À vos tout débuts, dans le Paris de l’après-guerre, vous chantiez dans les cinémas pendant les entractes et au cabaret…
C’était une expérience difficile devant des publics pas toujours très attentifs, mais il fallait bien que je gagne ma vie ! J’ajoute que j’ai toujours été attiré par le cinéma. Aujourd’hui encore, je reste admiratif devant les Raimu, Pierre Fresnay, Fernand Ledoux, Michel Simon, Harry Baur… J’ai beaucoup appris en les voyant à l’écran. Je cherchais à déchiffrer ce qui se passait sur leurs visages, à savoir comment la vie se manifestait par un rictus ou un mouvement de paupières. Par la suite, je me suis efforcé d’avoir un style de jeu comparable au leur. Dans le fond de moi-même, je suis plus acteur que chanteur ! Je rappelle d’ailleurs, à ce propos, qu’il fut un temps où les comédiens apprenaient à chanter et où un chanteur devait impérativement être un diseur.

Comment, à votre avis, l’apprentissage d’un air ou d’une mélodie doit-il se faire ?
Il faut savoir dire le texte, en faire l’analyse, le répéter plusieurs fois pour en comprendre les plus infimes nuances, tenir compte de sa ponctuation, puis en saisir la métrique, la prosodie et les figures de style, pour tenter d’entrer dans la pensée du poète aussi bien que dans celle du compositeur. Lorsque cette approche a été parfaitement accomplie, alors le dialogue peut s’établir avec le partenaire, pianiste ou chef d’orchestre. C’est à ce stade qu’intervient la personnalité de l’interprète. Elle s’exprime d’autant mieux qu’il connaît intimement le texte mis en musique, quelle qu’en soit la langue. Dans tous les cas, la version originale doit être préférée à une traduction, même de qualité ; car, en modifiant impitoyablement métrique et prosodie, la traduction altère le sens de l’original. La véritable « gourmandise » des mots ne peut s’épanouir que dans la puissance de l’élan créateur.

Parvenez-vous à faire passer un tel message aux jeunes chanteurs, lorsqu’ils viennent vous voir ?

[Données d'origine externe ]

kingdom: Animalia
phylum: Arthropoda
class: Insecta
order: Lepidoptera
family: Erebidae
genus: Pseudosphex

Hélas, ce n’est pas toujours le cas. Beaucoup veulent aller trop vite en besogne, mettre la charrue avant les bœufs et se transformer, comme par magie, en moutons à cinq pattes ! À ce premier risque, s’ajoute celui d’aborder trop tôt des rôles trop lourds. Et puis, comme pour tout enseignement, il me paraît indispensable de revenir sans cesse à des bases classiques. Lorsque, tout jeune, à Béziers, je suivais les cours de madame Bastard, elle me faisait travailler sur des airs de Gluck, afin d’apprendre la déclamation et la noblesse qui en découle, l’articulation, le phrasé, le sens à donner aux ornements. Cet équilibre souverain entre paroles et musique était la règle d’or : s’exprimer par un chant large, sans jamais « gueuler ». L’une de mes élèves, un jour, m’a dit que tout cela n’était pas « tripant ». Que pouvais-je lui répondre, sinon de changer bien vite d’orientation ? Je rappelle souvent le conseil que Fernando De Lucia avait donné à Georges Thill, venu étudier en Italie : « Per cantare bene, bisogna di cantare chiaro e di aprire la bocca  » (« Pour bien chanter, il faut chanter clair et ouvrir la bouche »). Tout est là ! Autre point important, à propos de l’enseignement : le professeur, qu’il ait acquis une certaine notoriété ou non, ne doit surtout pas chercher à former des chanteurs à son image. Il est là pour permettre à son élève de mieux se connaître lui-même, afin qu’il sache ce qu’il peut faire naturellement et ce qui n’est pas dans ses cordes. De part et d’autre, cela suppose une grande capacité d’écoute, donc une grande humilité, vertu rare et pourtant essentielle. Vient ensuite le contact avec le public, qui n’est jamais le même mais se montre toujours en attente de quelque chose, stéréotype ou innovation.